## PROVIDED ENTRIES
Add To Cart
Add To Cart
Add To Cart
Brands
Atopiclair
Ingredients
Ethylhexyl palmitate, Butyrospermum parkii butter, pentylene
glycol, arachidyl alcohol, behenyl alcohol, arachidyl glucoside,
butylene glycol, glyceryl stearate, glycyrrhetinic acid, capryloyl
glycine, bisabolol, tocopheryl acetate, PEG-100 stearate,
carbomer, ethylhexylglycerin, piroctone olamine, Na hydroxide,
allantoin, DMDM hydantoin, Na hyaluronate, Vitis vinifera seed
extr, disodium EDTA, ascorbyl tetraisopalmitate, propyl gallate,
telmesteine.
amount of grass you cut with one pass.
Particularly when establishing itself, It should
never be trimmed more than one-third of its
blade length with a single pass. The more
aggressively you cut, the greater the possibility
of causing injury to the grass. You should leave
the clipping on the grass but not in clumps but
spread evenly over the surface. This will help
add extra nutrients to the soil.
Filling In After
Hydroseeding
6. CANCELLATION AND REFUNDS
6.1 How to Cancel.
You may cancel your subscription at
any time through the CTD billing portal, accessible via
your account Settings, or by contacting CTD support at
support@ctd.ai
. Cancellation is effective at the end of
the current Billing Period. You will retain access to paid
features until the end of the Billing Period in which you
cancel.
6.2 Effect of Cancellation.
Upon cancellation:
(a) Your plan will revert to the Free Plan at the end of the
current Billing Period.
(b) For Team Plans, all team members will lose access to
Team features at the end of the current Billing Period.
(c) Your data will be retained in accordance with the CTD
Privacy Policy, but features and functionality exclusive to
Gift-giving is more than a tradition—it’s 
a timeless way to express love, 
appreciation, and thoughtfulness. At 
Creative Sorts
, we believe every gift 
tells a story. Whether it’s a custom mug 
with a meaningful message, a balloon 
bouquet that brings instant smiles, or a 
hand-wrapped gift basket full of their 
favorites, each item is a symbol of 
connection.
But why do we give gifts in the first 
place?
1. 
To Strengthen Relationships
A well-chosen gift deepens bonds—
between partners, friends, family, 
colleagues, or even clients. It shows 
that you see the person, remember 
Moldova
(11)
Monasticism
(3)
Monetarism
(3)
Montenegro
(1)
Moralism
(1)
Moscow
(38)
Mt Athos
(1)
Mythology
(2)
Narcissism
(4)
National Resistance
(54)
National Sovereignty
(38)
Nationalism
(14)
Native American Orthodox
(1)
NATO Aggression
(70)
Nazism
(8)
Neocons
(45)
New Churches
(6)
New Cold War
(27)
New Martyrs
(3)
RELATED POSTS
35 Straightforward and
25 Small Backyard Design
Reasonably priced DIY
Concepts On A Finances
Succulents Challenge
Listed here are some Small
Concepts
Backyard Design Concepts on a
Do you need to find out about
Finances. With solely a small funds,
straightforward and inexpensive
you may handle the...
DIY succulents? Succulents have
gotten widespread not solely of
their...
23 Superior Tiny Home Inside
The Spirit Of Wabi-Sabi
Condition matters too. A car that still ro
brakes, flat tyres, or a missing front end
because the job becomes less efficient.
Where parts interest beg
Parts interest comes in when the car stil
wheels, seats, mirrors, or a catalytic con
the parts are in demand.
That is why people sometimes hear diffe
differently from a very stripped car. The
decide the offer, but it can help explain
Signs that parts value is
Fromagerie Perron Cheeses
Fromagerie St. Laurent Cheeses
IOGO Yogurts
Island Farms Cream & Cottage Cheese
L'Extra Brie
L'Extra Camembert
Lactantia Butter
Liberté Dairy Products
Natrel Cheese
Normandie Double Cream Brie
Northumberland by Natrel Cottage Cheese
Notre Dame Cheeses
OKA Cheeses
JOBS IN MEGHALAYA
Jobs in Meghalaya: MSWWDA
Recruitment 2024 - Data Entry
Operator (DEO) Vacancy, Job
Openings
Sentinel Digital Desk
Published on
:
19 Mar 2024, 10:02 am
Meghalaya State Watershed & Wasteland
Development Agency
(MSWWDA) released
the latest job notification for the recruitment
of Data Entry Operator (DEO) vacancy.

## AIM OF THE EXERCISE
Output each record exactly, leaving nothing out.

## EXERCISE SOLUTION
Add To Cart
Add To Cart
Add To Cart
Brands
Atopiclair
Ingredients
Ethylhexyl palmitate, Butyrospermum parkii butter, pentylene
glycol, arachidyl alcohol, behenyl alcohol, arachidyl glucoside,
butylene glycol, glyceryl stearate, glycyrrhetinic acid, capryloyl
glycine, bisabolol, tocopheryl acetate, PEG-100 stearate,
carbomer, ethylhexylglycerin, piroctone olamine, Na hydroxide,
allantoin, DMDM hydantoin, Na hyaluronate, Vitis vinifera seed
extr, disodium EDTA, ascorbyl tetraisopalmitate, propyl gallate,
telmesteine.
amount of grass you cut with one pass.
Particularly when establishing itself, It should
never be trimmed more than one-third of its
blade length with a single pass. The more
aggressively you cut, the greater the possibility
of causing injury to the grass. You should leave
the clipping on the grass but not in clumps but
spread evenly over the surface. This will help
add extra nutrients to the soil.
Filling In After
Hydroseeding
6. CANCELLATION AND REFUNDS
6.1 How to Cancel.
You may cancel your subscription at
any time through the CTD billing portal, accessible via
your account Settings, or by contacting CTD support at
support@ctd.ai
. Cancellation is effective at the end of
the current Billing Period. You will retain access to paid
features until the end of the Billing Period in which you
cancel.
6.2 Effect of Cancellation.
Upon cancellation:
(a) Your plan will revert to the Free Plan at the end of the
current Billing Period.
(b) For Team Plans, all team members will lose access to
Team features at the end of the current Billing Period.
(c) Your data will be retained in accordance with the CTD
Privacy Policy, but features and functionality exclusive to
Gift-giving is more than a tradition—it’s 
a timeless way to express love, 
appreciation, and thoughtfulness. At 
Creative Sorts
, we believe every gift 
tells a story. Whether it’s a custom mug 
with a meaningful message, a balloon 
bouquet that brings instant smiles, or a 
hand-wrapped gift basket full of their 
favorites, each item is a symbol of 
connection.
But why do we give gifts in the first 
place?
1. 
To Strengthen Relationships
A well-chosen gift deepens bonds—
between partners, friends, family, 
colleagues, or even clients. It shows 
that you see the person, remember 
Moldova
(11)
Monasticism
(3)
Monetarism
(3)
Montenegro
(1)
Moralism
(1)
Moscow
(38)
Mt Athos
(1)
Mythology
(2)
Narcissism
(4)
National Resistance
(54)
National Sovereignty
(38)
Nationalism
(14)
Native American Orthodox
(1)
NATO Aggression
(70)
Nazism
(8)
Neocons
(45)
New Churches
(6)
New Cold War
(27)
New Martyrs
(3)
RELATED POSTS
35 Straightforward and
25 Small Backyard Design
Reasonably priced DIY
Concepts On A Finances
Succulents Challenge
Listed here are some Small
Concepts
Backyard Design Concepts on a
Do you need to find out about
Finances. With solely a small funds,
straightforward and inexpensive
you may handle the...
DIY succulents? Succulents have
gotten widespread not solely of
their...
23 Superior Tiny Home Inside
The Spirit Of Wabi-Sabi
Condition matters too. A car that still ro
brakes, flat tyres, or a missing front end
because the job becomes less efficient.
Where parts interest beg
Parts interest comes in when the car stil
wheels, seats, mirrors, or a catalytic con
the parts are in demand.
That is why people sometimes hear diffe
differently from a very stripped car. The
decide the offer, but it can help explain
Signs that parts value is
Fromagerie Perron Cheeses
Fromagerie St. Laurent Cheeses
IOGO Yogurts
Island Farms Cream & Cottage Cheese
L'Extra Brie
L'Extra Camembert
Lactantia Butter
Liberté Dairy Products
Natrel Cheese
Normandie Double Cream Brie
Northumberland by Natrel Cottage Cheese
Notre Dame Cheeses
OKA Cheeses
JOBS IN MEGHALAYA
Jobs in Meghalaya: MSWWDA
Recruitment 2024 - Data Entry
Operator (DEO) Vacancy, Job
Openings
Sentinel Digital Desk
Published on
:
19 Mar 2024, 10:02 am
Meghalaya State Watershed & Wasteland
Development Agency
(MSWWDA) released
the latest job notification for the recruitment
of Data Entry Operator (DEO) vacancy.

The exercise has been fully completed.